## Vorgegebener Text
Die extensive Literatur zu Präferenzen für Umverteilung und sozialstaatliche Intervention kann anhand der Studie von Svallfors (2006) exemplarisch zusammengefasst werden. Grundsätzlich arbeiten die meisten Studien heraus, dass sich Personen mit niedrigerem sozialem Status, also z. B. geringerer Bildung und/oder niedrigem Berufsprestige, eher für mehr Umverteilung und eine extensivere staatlich organisierte Sozialpolitik aussprechen. Als Mechanismus für die Ausbildung solcher Einstellungen wird beispielsweise eine prekäre Arbeitsmarktposition oder die Spezifizität der Qualifikationen genannt. Aus rationalem Selbstinteresse, so das Argument, haben Menschen, deren Arbeitsplatz unsicher oder leicht zu ersetzen ist, ein größeres Interesse an einem suffizienten sozialstaatlichen Sicherungsnetz (Goldthorpe 2000; Emmenegger 2009; Emmenegger et al. 2015). Das Arbeitsmarktrisiko wird auch von Iversen und Soskice (2001) als Prädiktor für die Präferenz von Sozialausgaben vorgeschlagen. Grundsätzlich herrscht die Annahme vor, dass mit zunehmendem Risiko des Einkommensausfalls die Unterstützung für sozialpolitische Maßnahmen steigt (Marx und Picot 2011).

[Auszug aus dem Datensatz]
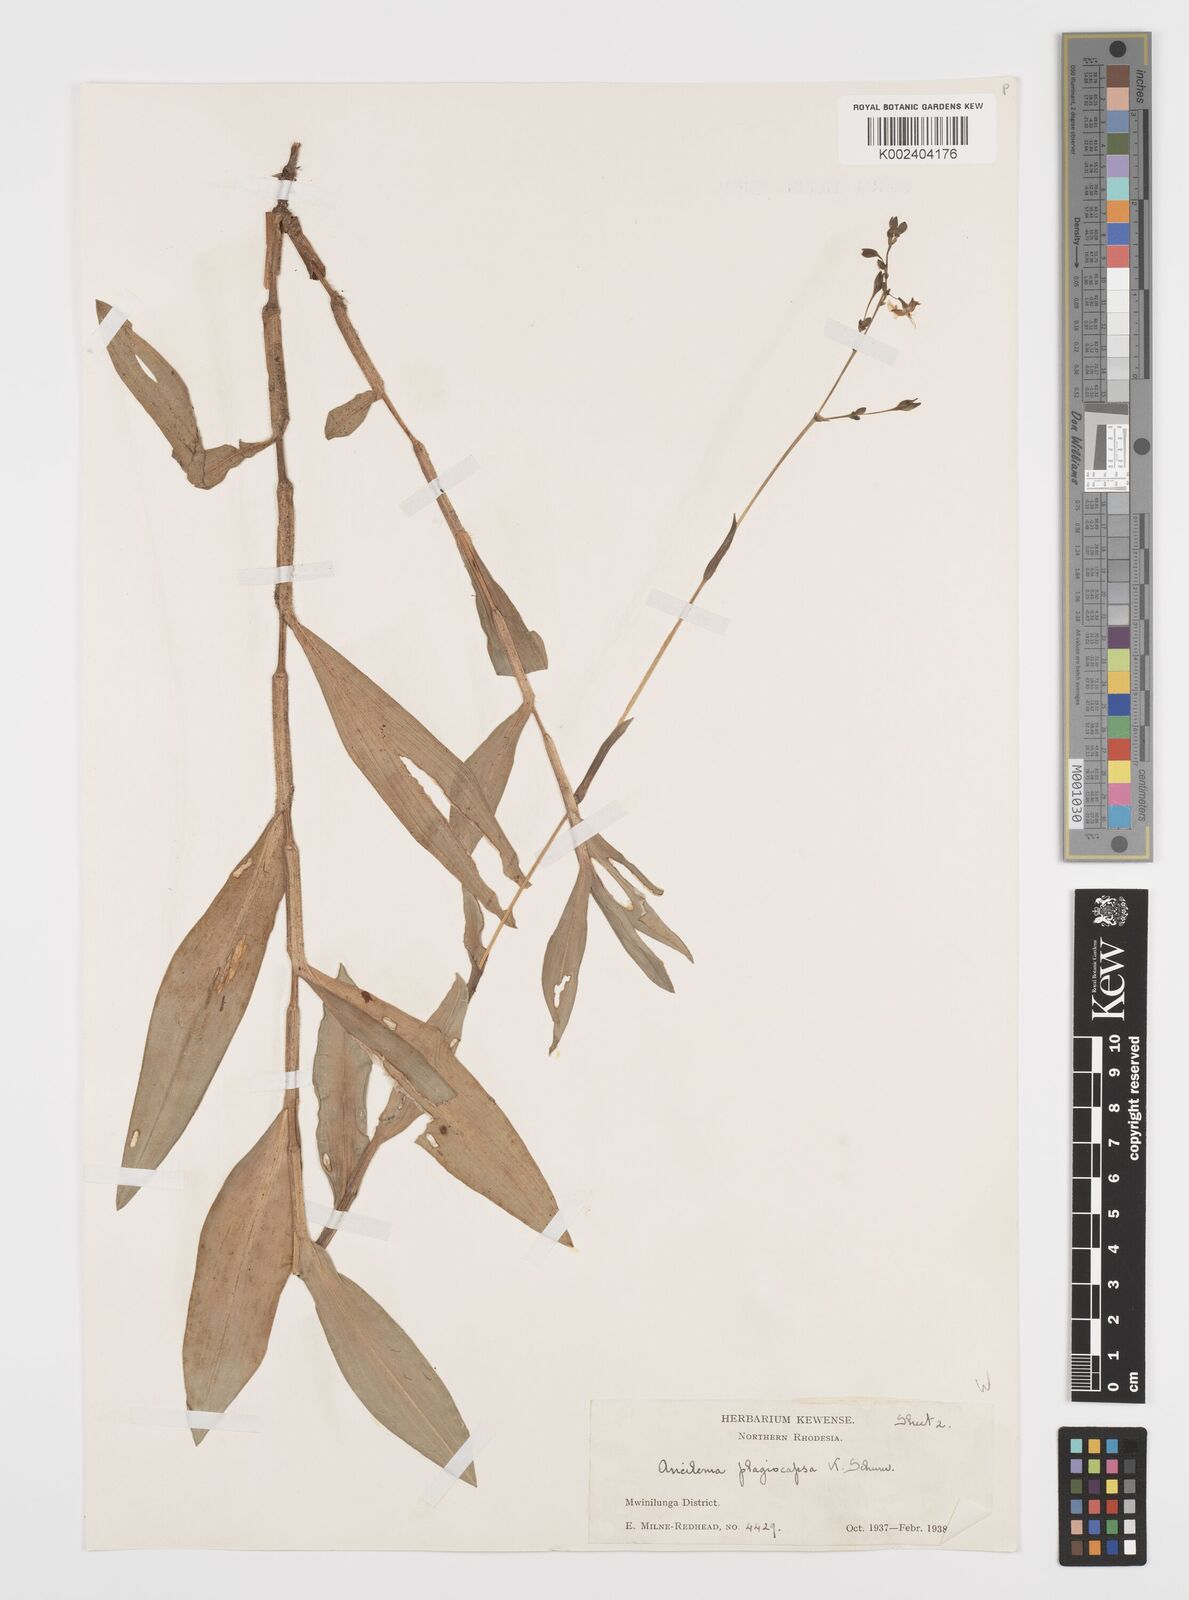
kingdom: Plantae
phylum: Tracheophyta
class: Liliopsida
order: Commelinales
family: Commelinaceae
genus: Aneilema
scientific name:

## Arbeitsanweisungen
#1 Was schlagen Iversen und Soskice (2001) laut dem Text über Umverteilungspräferenzen als Prädiktor für die Präferenz von Sozialausgaben vor?
#2 Fahren Sie mit dem Text über Umverteilungspräferenzen nach seinem letzten Satz fort.

## Lösungen
#1 Das Arbeitsmarktrisiko.

#2
4 Armut und Einstellungen

Armut wird im vorliegenden Aufsatz zunächst einkommenszentriert verstanden und dann um die Dimensionen Vermögen, Wohnen und Erwerbsarbeit erweitert. Die zentrale Armutsschwelle wird bei 60 % des Medianeinkommens aller Haushalte festgesetzt. Folglich geht es nicht um Armut im absoluten Sinne, also einer physischen Bedrohung des Überlebens, sondern um ein Armutsverständnis, das sich am durchschnittlichen Wohlstand der Bevölkerung misst. In dieser Lesart ist Armut eine besonders eklatante Ausprägung von sozialer Ungleichheit (Dittmann und Goebel 2018). Armut rückt den Mangel an Ressourcen oder die Deprivation in einzelnen Lebensbereichen in den Vordergrund. Wer weniger als durch die Armutsschwelle definiert zur Verfügung hat, dem fehlen die Mittel zur umfassenden gesellschaftlichen Teilhabe (Barlösius 2018). Neben dem Vergleich von armen mit nichtarmen Personen schlüssele ich den Block derjenigen, die nicht arm sind, weiter auf, um so Armutslagen mit oberen sozialen Lagen in Beziehung setzen zu können.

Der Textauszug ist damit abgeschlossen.